Do tego wszystkiego chłopakom odbijał pistolet na stacji benzynowej już w momencie, gdy do zapełnienia baku brakowało jeszcze 11 litrów (a może to problem z pistoletem?), a wlew płynu do spryskiwaczy był mały. Zdradzę Wam, Panowie Redaktorzy, że we Francji znają już takie urządzenie, skomplikowane wprawdzie, jak cholera, ale rozpracowane całkiem nieźle, które nazywają lejkiem. Może się przydać ;-)
Ostatecznie Clio Grandtour TCe 90 uzyskało notę 4- – głównie z uwagi na wspomnianą usterkę skrzyni.
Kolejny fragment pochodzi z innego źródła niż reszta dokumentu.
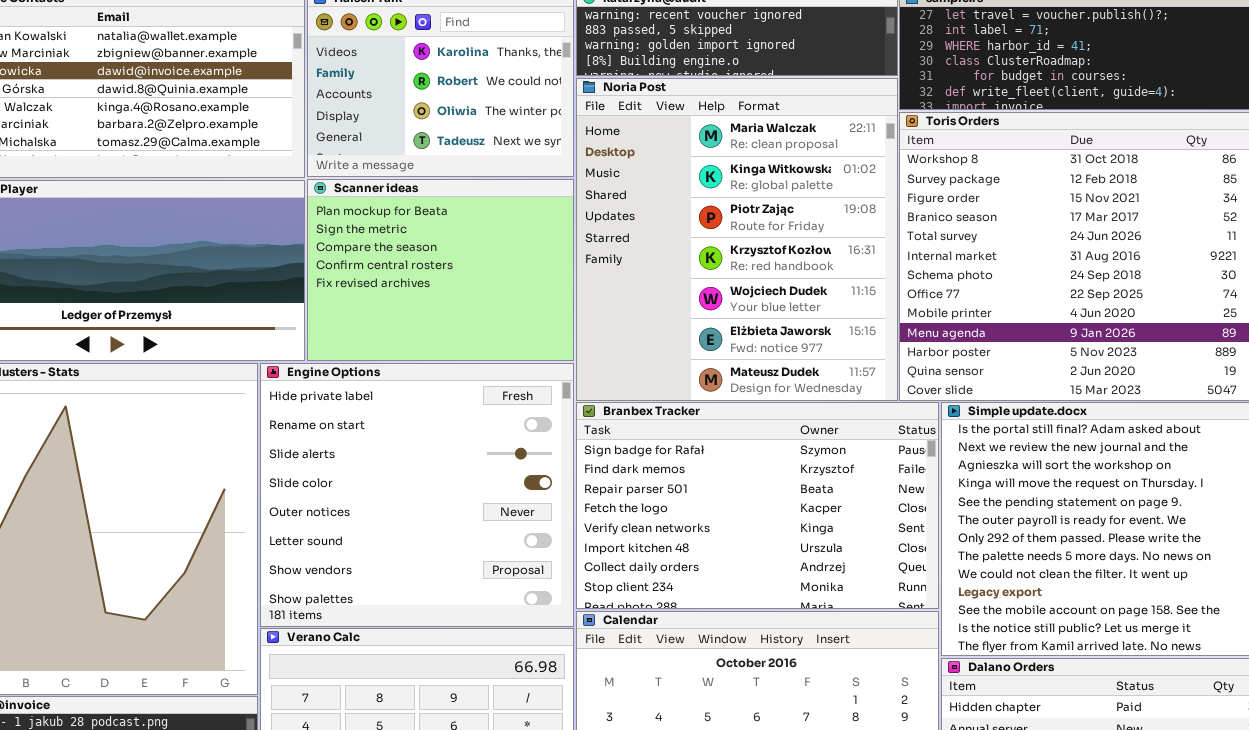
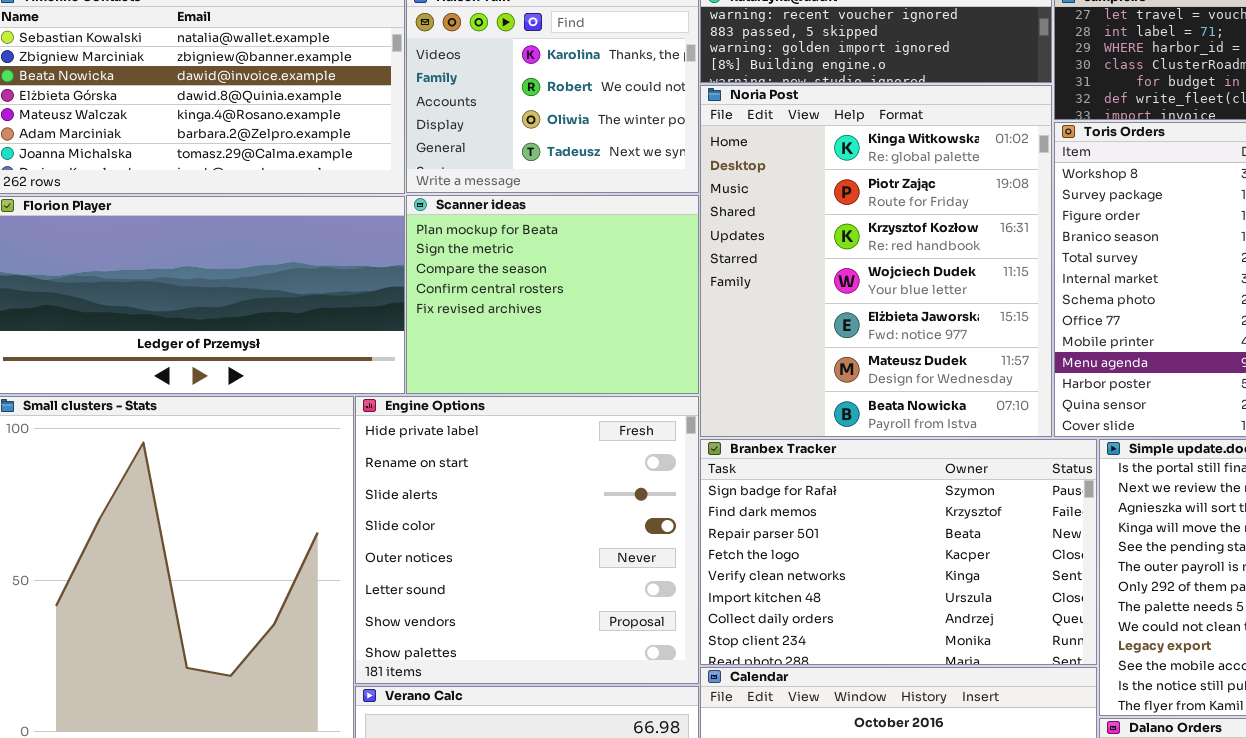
Noria Post: [576,78,898,401] -> [700,85,1052,437], scrolled down 1 row

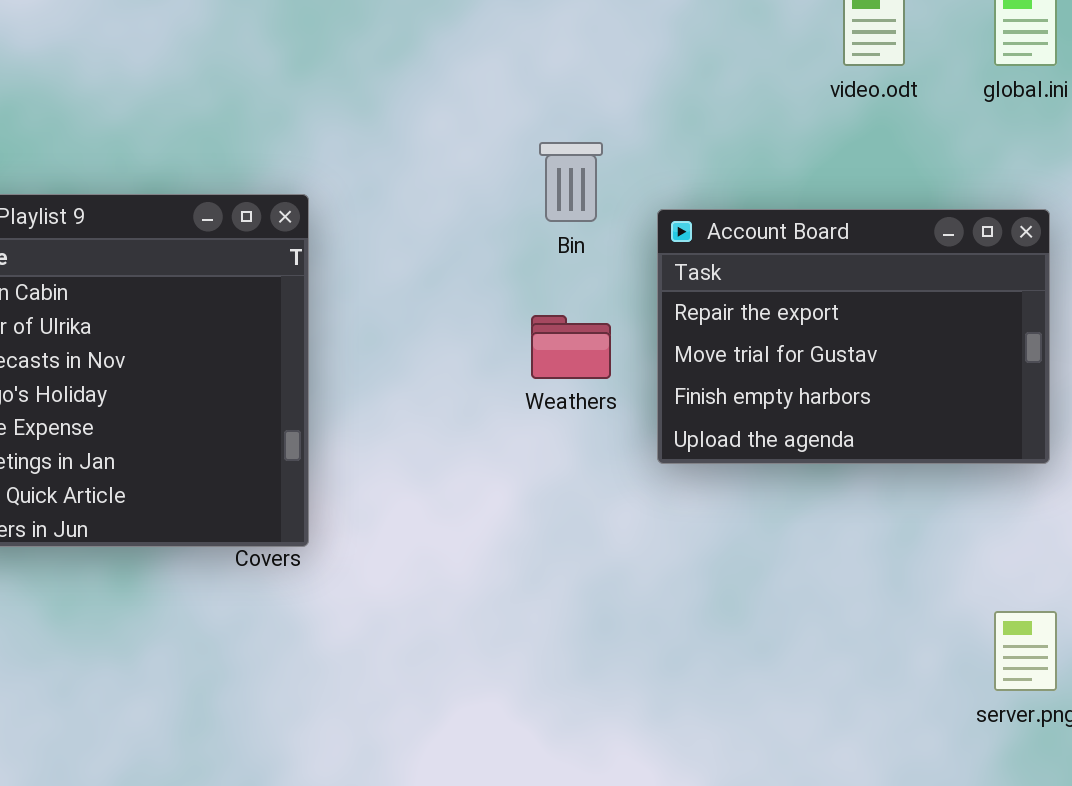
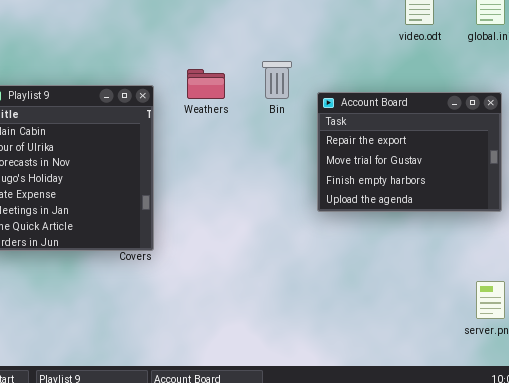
Weathers: [531,315,611,379] -> [187,69,225,99], moved

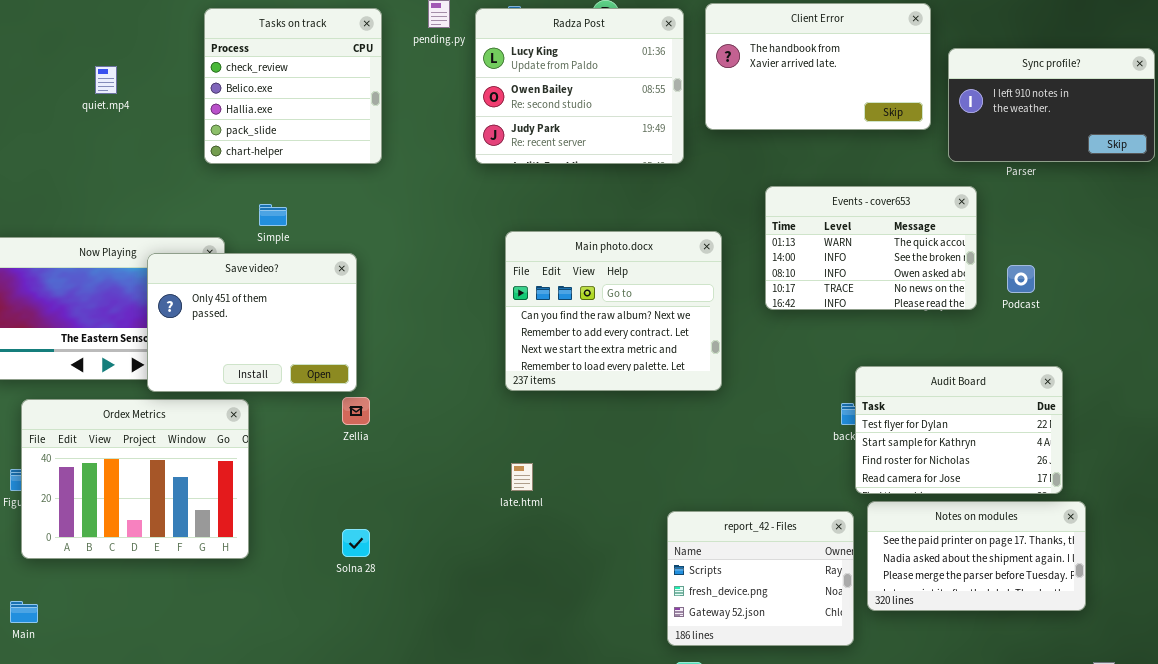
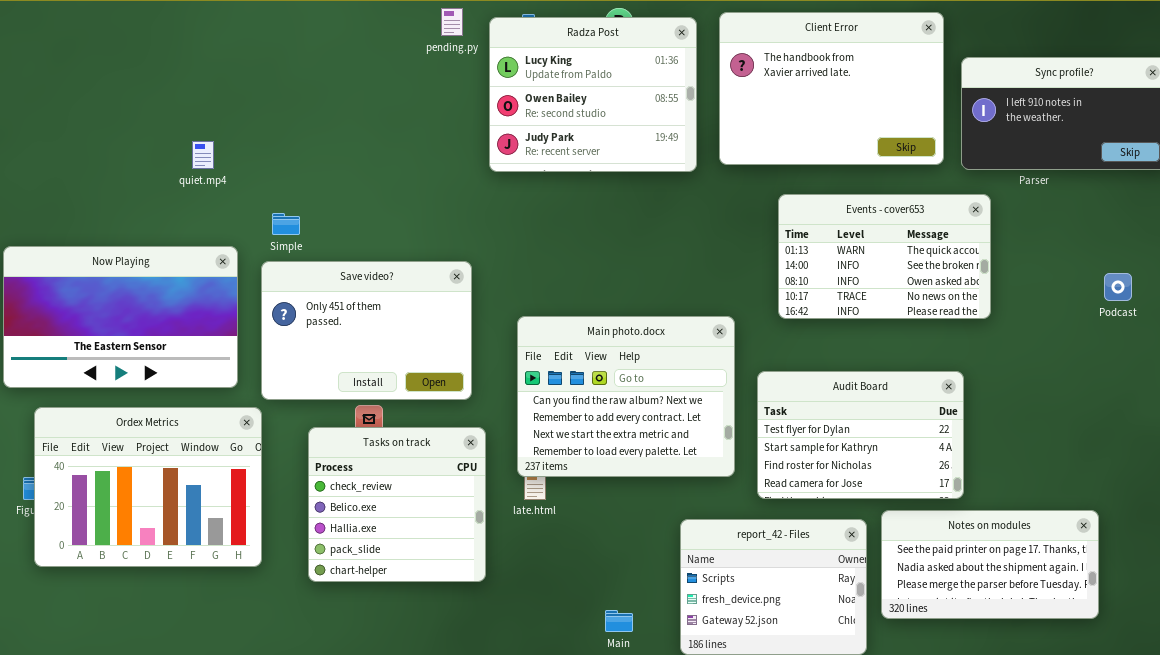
Client Error: [705,3,931,130] -> [719,12,944,165], resized
Tasks on track: [204,8,382,164] -> [308,427,486,582], moved
quiet.mp4: [95,66,117,94] -> [192,141,214,169], moved
Main photo.docx: [505,231,722,391] -> [517,316,735,477], moved
Save video?: [147,253,357,392] -> [261,261,472,400], moved
Podcast: [1007,265,1035,293] -> [1104,273,1132,301], moved
Audit Board: [855,366,1063,494] -> [757,371,964,499], moved
Main: [10,601,38,623] -> [605,610,633,632], moved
Cały ten materiał oceniam jako skandaliczną manipulację. Z kronikarskiego obowiązku dodam, że w teście wspomniano też Dacie Lodgy i Sandero.
Wśród niedrogich hot hatchy w dziale Z drugiej ręki AUTO ŚWIAT poleca także Renault Megane II Sport (R.S.).Opisano to auto pokrótce na stronie 43 chwaląc je za „fantastyczną dynamikę i hamulce”, doceniając dobre wyciszenie wnętrza i niskie ceny na rynku wtórnym, ale ganiąc za wysokie spalanie, „przeciętne zachowanie podczas szybkiej jazdy” i liczne drobne usterki.
W Newsach sprzed 20 lat pojawiła się wzmianka o Citroënie AX.
I to już wszystko, co o francuskich samochodach napisano w aktualnym numerze tygodnika AUTO ŚWIAT.